Transcribed page contents:
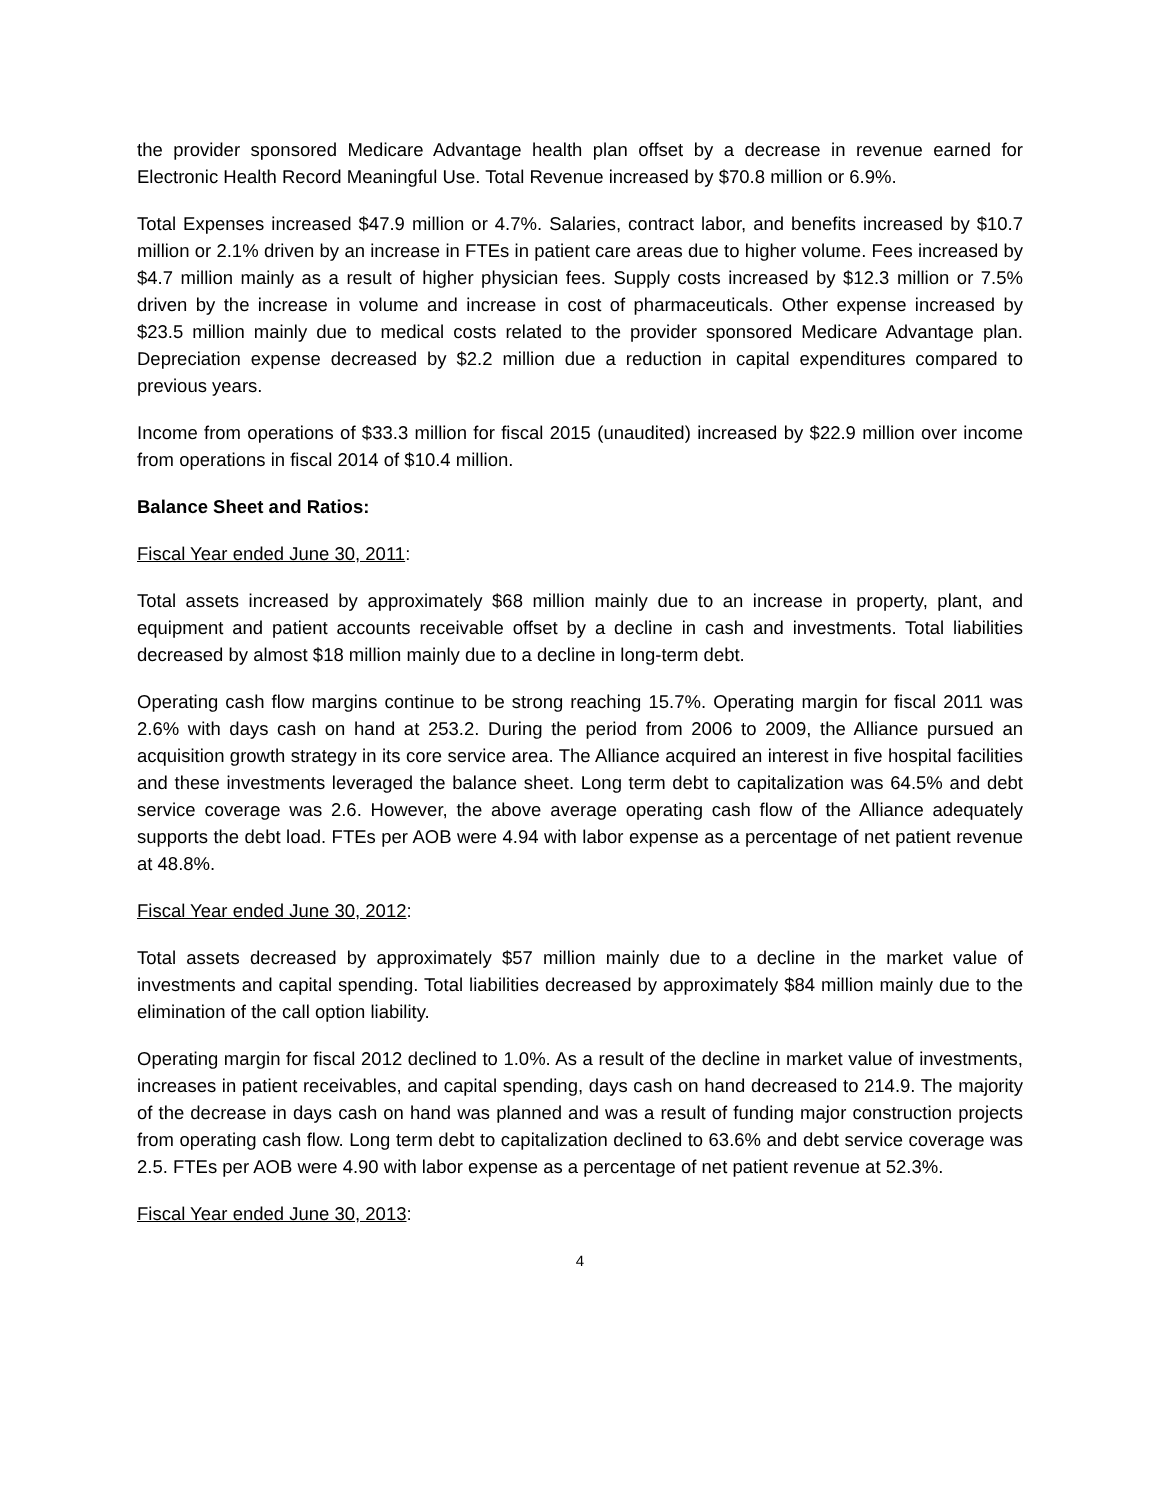the provider sponsored Medicare Advantage health plan offset by a decrease in revenue earned for Electronic Health Record Meaningful Use. Total Revenue increased by $70.8 million or 6.9%.
Total Expenses increased $47.9 million or 4.7%. Salaries, contract labor, and benefits increased by $10.7 million or 2.1% driven by an increase in FTEs in patient care areas due to higher volume. Fees increased by $4.7 million mainly as a result of higher physician fees. Supply costs increased by $12.3 million or 7.5% driven by the increase in volume and increase in cost of pharmaceuticals. Other expense increased by $23.5 million mainly due to medical costs related to the provider sponsored Medicare Advantage plan. Depreciation expense decreased by $2.2 million due a reduction in capital expenditures compared to previous years.
Income from operations of $33.3 million for fiscal 2015 (unaudited) increased by $22.9 million over income from operations in fiscal 2014 of $10.4 million.
Balance Sheet and Ratios:
Fiscal Year ended June 30, 2011:
Total assets increased by approximately $68 million mainly due to an increase in property, plant, and equipment and patient accounts receivable offset by a decline in cash and investments. Total liabilities decreased by almost $18 million mainly due to a decline in long-term debt.
Operating cash flow margins continue to be strong reaching 15.7%. Operating margin for fiscal 2011 was 2.6% with days cash on hand at 253.2. During the period from 2006 to 2009, the Alliance pursued an acquisition growth strategy in its core service area. The Alliance acquired an interest in five hospital facilities and these investments leveraged the balance sheet. Long term debt to capitalization was 64.5% and debt service coverage was 2.6. However, the above average operating cash flow of the Alliance adequately supports the debt load. FTEs per AOB were 4.94 with labor expense as a percentage of net patient revenue at 48.8%.
Fiscal Year ended June 30, 2012:
Total assets decreased by approximately $57 million mainly due to a decline in the market value of investments and capital spending. Total liabilities decreased by approximately $84 million mainly due to the elimination of the call option liability.
Operating margin for fiscal 2012 declined to 1.0%. As a result of the decline in market value of investments, increases in patient receivables, and capital spending, days cash on hand decreased to 214.9. The majority of the decrease in days cash on hand was planned and was a result of funding major construction projects from operating cash flow. Long term debt to capitalization declined to 63.6% and debt service coverage was 2.5. FTEs per AOB were 4.90 with labor expense as a percentage of net patient revenue at 52.3%.
Fiscal Year ended June 30, 2013:
4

**TO DO:**
Return exactly the lines of the data, beginning with the first and ending with the line containing "Total assets decreased". Skip the pictures.

**RESPONSE TO THIS TASK:**
the provider sponsored Medicare Advantage health plan offset by a decrease in revenue earned for Electronic Health Record Meaningful Use. Total Revenue increased by $70.8 million or 6.9%.
Total Expenses increased $47.9 million or 4.7%. Salaries, contract labor, and benefits increased by $10.7 million or 2.1% driven by an increase in FTEs in patient care areas due to higher volume. Fees increased by $4.7 million mainly as a result of higher physician fees. Supply costs increased by $12.3 million or 7.5% driven by the increase in volume and increase in cost of pharmaceuticals. Other expense increased by $23.5 million mainly due to medical costs related to the provider sponsored Medicare Advantage plan. Depreciation expense decreased by $2.2 million due a reduction in capital expenditures compared to previous years.
Income from operations of $33.3 million for fiscal 2015 (unaudited) increased by $22.9 million over income from operations in fiscal 2014 of $10.4 million.
Balance Sheet and Ratios:
Fiscal Year ended June 30, 2011:
Total assets increased by approximately $68 million mainly due to an increase in property, plant, and equipment and patient accounts receivable offset by a decline in cash and investments. Total liabilities decreased by almost $18 million mainly due to a decline in long-term debt.
Operating cash flow margins continue to be strong reaching 15.7%. Operating margin for fiscal 2011 was 2.6% with days cash on hand at 253.2. During the period from 2006 to 2009, the Alliance pursued an acquisition growth strategy in its core service area. The Alliance acquired an interest in five hospital facilities and these investments leveraged the balance sheet. Long term debt to capitalization was 64.5% and debt service coverage was 2.6. However, the above average operating cash flow of the Alliance adequately supports the debt load. FTEs per AOB were 4.94 with labor expense as a percentage of net patient revenue at 48.8%.
Fiscal Year ended June 30, 2012:
Total assets decreased by approximately $57 million mainly due to a decline in the market value of investments and capital spending. Total liabilities decreased by approximately $84 million mainly due to the elimination of the call option liability.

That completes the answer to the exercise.